▶ [Problem statement] Return the listing below verbatim. Pictures do not belong in the copy.

START Material shown

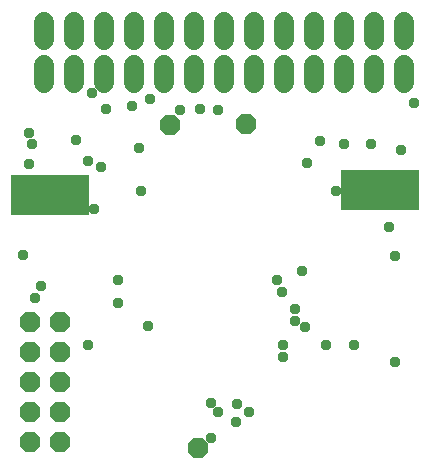
<source format=gbr>
G04 EAGLE Gerber RS-274X export*
G75*
%MOMM*%
%FSLAX34Y34*%
%LPD*%
%INSoldermask Bottom*%
%IPPOS*%
%AMOC8*
5,1,8,0,0,1.08239X$1,22.5*%
G01*
G04 Define Apertures*
%ADD10R,6.654800X3.454400*%
%ADD11P,1.8695X8X22.5*%
%ADD12P,1.8695X8X112.5*%
%ADD13C,1.727200*%
%ADD14C,0.959600*%
D10*
X42418Y231416D03*
X322582Y236416D03*
D11*
X168500Y17780D03*
D12*
X51094Y22780D03*
X25694Y22780D03*
X51094Y48180D03*
X25694Y48180D03*
X51094Y73580D03*
X25694Y73580D03*
X51094Y98980D03*
X25694Y98980D03*
X51094Y124380D03*
X25694Y124380D03*
D11*
X144200Y291000D03*
X209100Y292200D03*
D13*
X37700Y326376D02*
X37700Y341616D01*
X63100Y341616D02*
X63100Y326376D01*
X88500Y326376D02*
X88500Y341616D01*
X113900Y341616D02*
X113900Y326376D01*
X139300Y326376D02*
X139300Y341616D01*
X164700Y341616D02*
X164700Y326376D01*
X190100Y326376D02*
X190100Y341616D01*
X215500Y341616D02*
X215500Y326376D01*
X240900Y326376D02*
X240900Y341616D01*
X266300Y341616D02*
X266300Y326376D01*
X291700Y326376D02*
X291700Y341616D01*
X317100Y341616D02*
X317100Y326376D01*
X342500Y326376D02*
X342500Y341616D01*
X37800Y363380D02*
X37800Y378620D01*
X63200Y378620D02*
X63200Y363380D01*
X88600Y363380D02*
X88600Y378620D01*
X114000Y378620D02*
X114000Y363380D01*
X139400Y363380D02*
X139400Y378620D01*
X164800Y378620D02*
X164800Y363380D01*
X190200Y363380D02*
X190200Y378620D01*
X215600Y378620D02*
X215600Y363380D01*
X241000Y363380D02*
X241000Y378620D01*
X266400Y378620D02*
X266400Y363380D01*
X291800Y363380D02*
X291800Y378620D01*
X317200Y378620D02*
X317200Y363380D01*
X342600Y363380D02*
X342600Y378620D01*
D14*
X285000Y235000D03*
X179289Y25711D03*
X112150Y307150D03*
X179474Y55750D03*
X74735Y260865D03*
X65000Y278394D03*
X118210Y271470D03*
X300000Y105000D03*
X100000Y140000D03*
X100000Y160000D03*
X19532Y180636D03*
X276460Y105000D03*
X330000Y205000D03*
X335000Y180000D03*
X30000Y145000D03*
X315000Y275000D03*
X351058Y310000D03*
X335000Y90000D03*
X125550Y120550D03*
X75000Y105000D03*
X256576Y167150D03*
X240000Y95000D03*
X25384Y257978D03*
X25000Y284088D03*
X211106Y48424D03*
X185000Y48424D03*
X27794Y275000D03*
X90000Y305000D03*
X120000Y235000D03*
X340000Y270000D03*
X185000Y303424D03*
X250000Y135000D03*
X240000Y105000D03*
X127150Y312850D03*
X239360Y150000D03*
X201376Y55000D03*
X250000Y125000D03*
X35000Y155000D03*
X80000Y220000D03*
X85673Y255673D03*
X78298Y318298D03*
X258300Y119757D03*
X200000Y39757D03*
X235000Y160000D03*
X152479Y304055D03*
X260000Y259294D03*
X271256Y277794D03*
X170000Y304386D03*
X292028Y275000D03*
M02*

</source>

END Material shown

▶ [Response to this exercise]
<source format=gbr>
G04 EAGLE Gerber RS-274X export*
G75*
%MOMM*%
%FSLAX34Y34*%
%LPD*%
%INSoldermask Bottom*%
%IPPOS*%
%AMOC8*
5,1,8,0,0,1.08239X$1,22.5*%
G01*
G04 Define Apertures*
%ADD10R,6.654800X3.454400*%
%ADD11P,1.8695X8X22.5*%
%ADD12P,1.8695X8X112.5*%
%ADD13C,1.727200*%
%ADD14C,0.959600*%
D10*
X42418Y231416D03*
X322582Y236416D03*
D11*
X168500Y17780D03*
D12*
X51094Y22780D03*
X25694Y22780D03*
X51094Y48180D03*
X25694Y48180D03*
X51094Y73580D03*
X25694Y73580D03*
X51094Y98980D03*
X25694Y98980D03*
X51094Y124380D03*
X25694Y124380D03*
D11*
X144200Y291000D03*
X209100Y292200D03*
D13*
X37700Y326376D02*
X37700Y341616D01*
X63100Y341616D02*
X63100Y326376D01*
X88500Y326376D02*
X88500Y341616D01*
X113900Y341616D02*
X113900Y326376D01*
X139300Y326376D02*
X139300Y341616D01*
X164700Y341616D02*
X164700Y326376D01*
X190100Y326376D02*
X190100Y341616D01*
X215500Y341616D02*
X215500Y326376D01*
X240900Y326376D02*
X240900Y341616D01*
X266300Y341616D02*
X266300Y326376D01*
X291700Y326376D02*
X291700Y341616D01*
X317100Y341616D02*
X317100Y326376D01*
X342500Y326376D02*
X342500Y341616D01*
X37800Y363380D02*
X37800Y378620D01*
X63200Y378620D02*
X63200Y363380D01*
X88600Y363380D02*
X88600Y378620D01*
X114000Y378620D02*
X114000Y363380D01*
X139400Y363380D02*
X139400Y378620D01*
X164800Y378620D02*
X164800Y363380D01*
X190200Y363380D02*
X190200Y378620D01*
X215600Y378620D02*
X215600Y363380D01*
X241000Y363380D02*
X241000Y378620D01*
X266400Y378620D02*
X266400Y363380D01*
X291800Y363380D02*
X291800Y378620D01*
X317200Y378620D02*
X317200Y363380D01*
X342600Y363380D02*
X342600Y378620D01*
D14*
X285000Y235000D03*
X179289Y25711D03*
X112150Y307150D03*
X179474Y55750D03*
X74735Y260865D03*
X65000Y278394D03*
X118210Y271470D03*
X300000Y105000D03*
X100000Y140000D03*
X100000Y160000D03*
X19532Y180636D03*
X276460Y105000D03*
X330000Y205000D03*
X335000Y180000D03*
X30000Y145000D03*
X315000Y275000D03*
X351058Y310000D03*
X335000Y90000D03*
X125550Y120550D03*
X75000Y105000D03*
X256576Y167150D03*
X240000Y95000D03*
X25384Y257978D03*
X25000Y284088D03*
X211106Y48424D03*
X185000Y48424D03*
X27794Y275000D03*
X90000Y305000D03*
X120000Y235000D03*
X340000Y270000D03*
X185000Y303424D03*
X250000Y135000D03*
X240000Y105000D03*
X127150Y312850D03*
X239360Y150000D03*
X201376Y55000D03*
X250000Y125000D03*
X35000Y155000D03*
X80000Y220000D03*
X85673Y255673D03*
X78298Y318298D03*
X258300Y119757D03*
X200000Y39757D03*
X235000Y160000D03*
X152479Y304055D03*
X260000Y259294D03*
X271256Y277794D03*
X170000Y304386D03*
X292028Y275000D03*
M02*

</source>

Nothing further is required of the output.